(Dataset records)
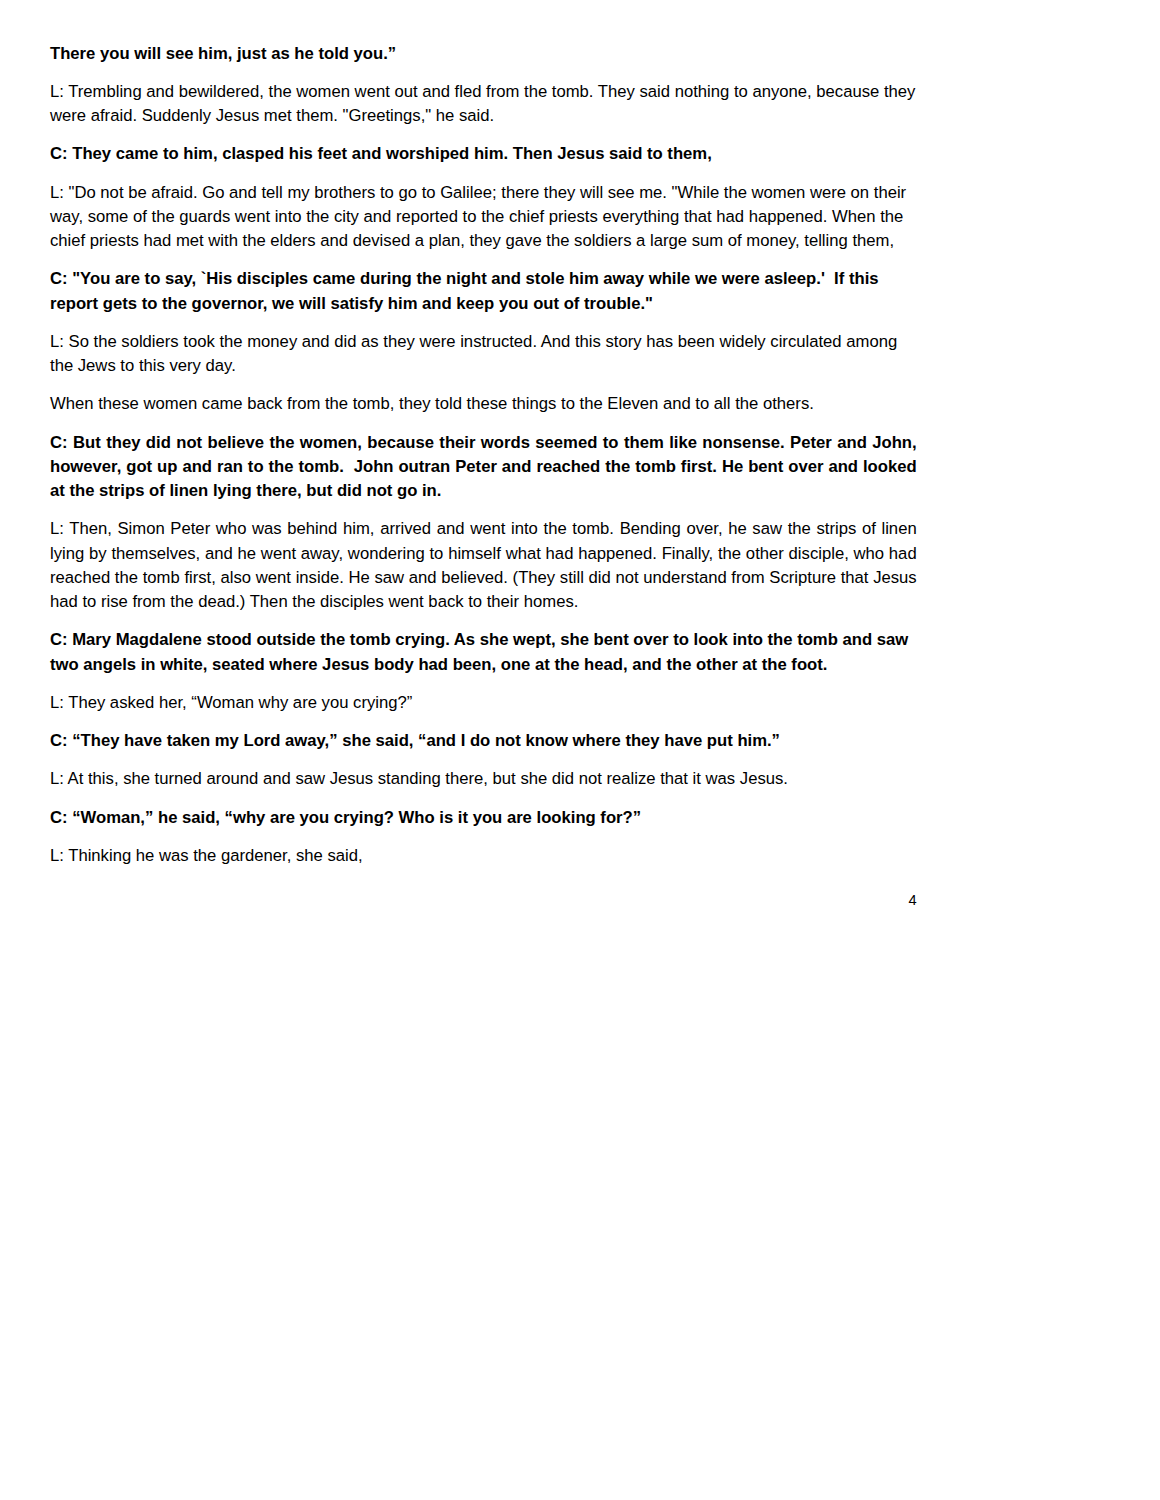There you will see him, just as he told you.”
L: Trembling and bewildered, the women went out and fled from the tomb. They said nothing to anyone, because they were afraid. Suddenly Jesus met them. "Greetings," he said.
C: They came to him, clasped his feet and worshiped him. Then Jesus said to them,
L: "Do not be afraid. Go and tell my brothers to go to Galilee; there they will see me. "While the women were on their way, some of the guards went into the city and reported to the chief priests everything that had happened. When the chief priests had met with the elders and devised a plan, they gave the soldiers a large sum of money, telling them,
C: "You are to say, `His disciples came during the night and stole him away while we were asleep.' If this report gets to the governor, we will satisfy him and keep you out of trouble."
L: So the soldiers took the money and did as they were instructed. And this story has been widely circulated among the Jews to this very day.
When these women came back from the tomb, they told these things to the Eleven and to all the others.
C: But they did not believe the women, because their words seemed to them like nonsense. Peter and John, however, got up and ran to the tomb. John outran Peter and reached the tomb first. He bent over and looked at the strips of linen lying there, but did not go in.
L: Then, Simon Peter who was behind him, arrived and went into the tomb. Bending over, he saw the strips of linen lying by themselves, and he went away, wondering to himself what had happened. Finally, the other disciple, who had reached the tomb first, also went inside. He saw and believed. (They still did not understand from Scripture that Jesus had to rise from the dead.) Then the disciples went back to their homes.
C: Mary Magdalene stood outside the tomb crying. As she wept, she bent over to look into the tomb and saw two angels in white, seated where Jesus body had been, one at the head, and the other at the foot.
L: They asked her, “Woman why are you crying?”
C: “They have taken my Lord away,” she said, “and I do not know where they have put him.”
L: At this, she turned around and saw Jesus standing there, but she did not realize that it was Jesus.
C: “Woman,” he said, “why are you crying? Who is it you are looking for?”
L: Thinking he was the gardener, she said,
4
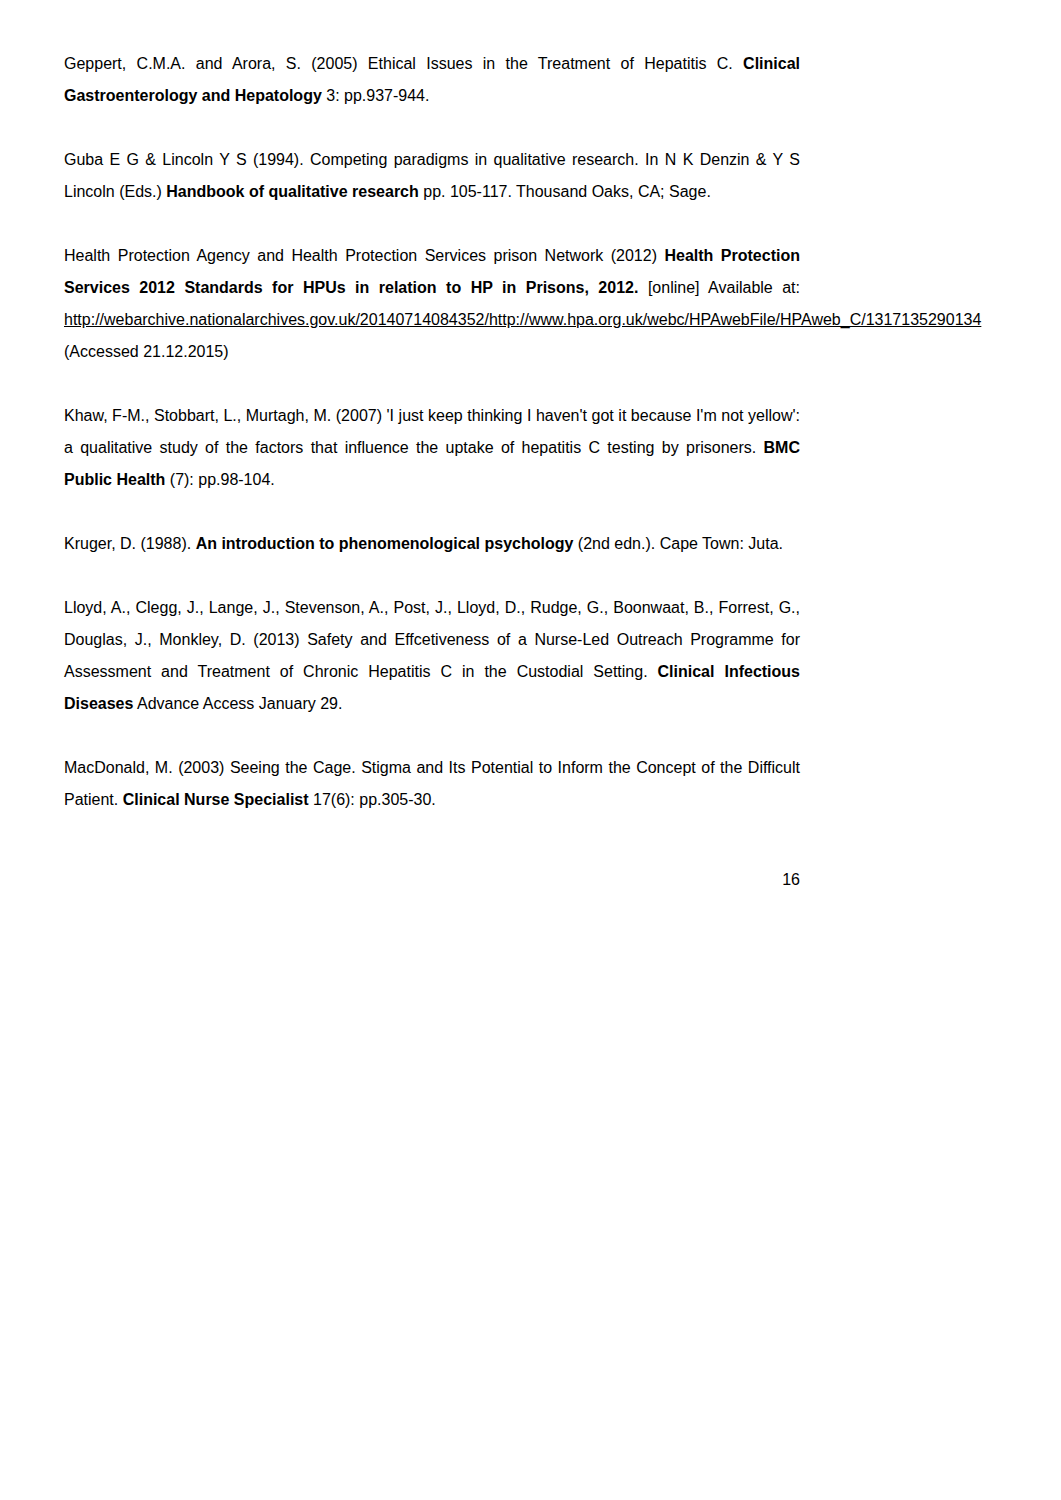Geppert, C.M.A. and Arora, S. (2005) Ethical Issues in the Treatment of Hepatitis C. Clinical Gastroenterology and Hepatology 3: pp.937-944.
Guba E G & Lincoln Y S (1994). Competing paradigms in qualitative research. In N K Denzin & Y S Lincoln (Eds.) Handbook of qualitative research pp. 105-117. Thousand Oaks, CA; Sage.
Health Protection Agency and Health Protection Services prison Network (2012) Health Protection Services 2012 Standards for HPUs in relation to HP in Prisons, 2012. [online] Available at: http://webarchive.nationalarchives.gov.uk/20140714084352/http://www.hpa.org.uk/webc/HPAwebFile/HPAweb_C/1317135290134 (Accessed 21.12.2015)
Khaw, F-M., Stobbart, L., Murtagh, M. (2007) 'I just keep thinking I haven't got it because I'm not yellow': a qualitative study of the factors that influence the uptake of hepatitis C testing by prisoners. BMC Public Health (7): pp.98-104.
Kruger, D. (1988). An introduction to phenomenological psychology (2nd edn.). Cape Town: Juta.
Lloyd, A., Clegg, J., Lange, J., Stevenson, A., Post, J., Lloyd, D., Rudge, G., Boonwaat, B., Forrest, G., Douglas, J., Monkley, D. (2013) Safety and Effcetiveness of a Nurse-Led Outreach Programme for Assessment and Treatment of Chronic Hepatitis C in the Custodial Setting. Clinical Infectious Diseases Advance Access January 29.
MacDonald, M. (2003) Seeing the Cage. Stigma and Its Potential to Inform the Concept of the Difficult Patient. Clinical Nurse Specialist 17(6): pp.305-30.
16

[The problem]: Every line above from the line with "disciples came during" to the line with "When these women", both included, must be reproduced exactly, and no other line may appear.

[Expected answer]:
C: "You are to say, `His disciples came during the night and stole him away while we were asleep.' If this report gets to the governor, we will satisfy him and keep you out of trouble."
L: So the soldiers took the money and did as they were instructed. And this story has been widely circulated among the Jews to this very day.
When these women came back from the tomb, they told these things to the Eleven and to all the others.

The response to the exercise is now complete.